EXERCISE AIM:
Across the material that follows, tally each line in which "read" occurs, and state the total alone.

▬▬▬▬▬▬▬▬▬▬

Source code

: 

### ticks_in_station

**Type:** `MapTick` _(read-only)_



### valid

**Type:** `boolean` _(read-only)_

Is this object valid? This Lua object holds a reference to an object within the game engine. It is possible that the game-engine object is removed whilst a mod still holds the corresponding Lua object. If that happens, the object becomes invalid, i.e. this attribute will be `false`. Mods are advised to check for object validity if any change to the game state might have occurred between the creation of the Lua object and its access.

▬▬▬▬▬▬▬▬▬▬

RESPONSE FOR THIS EXERCISE:
2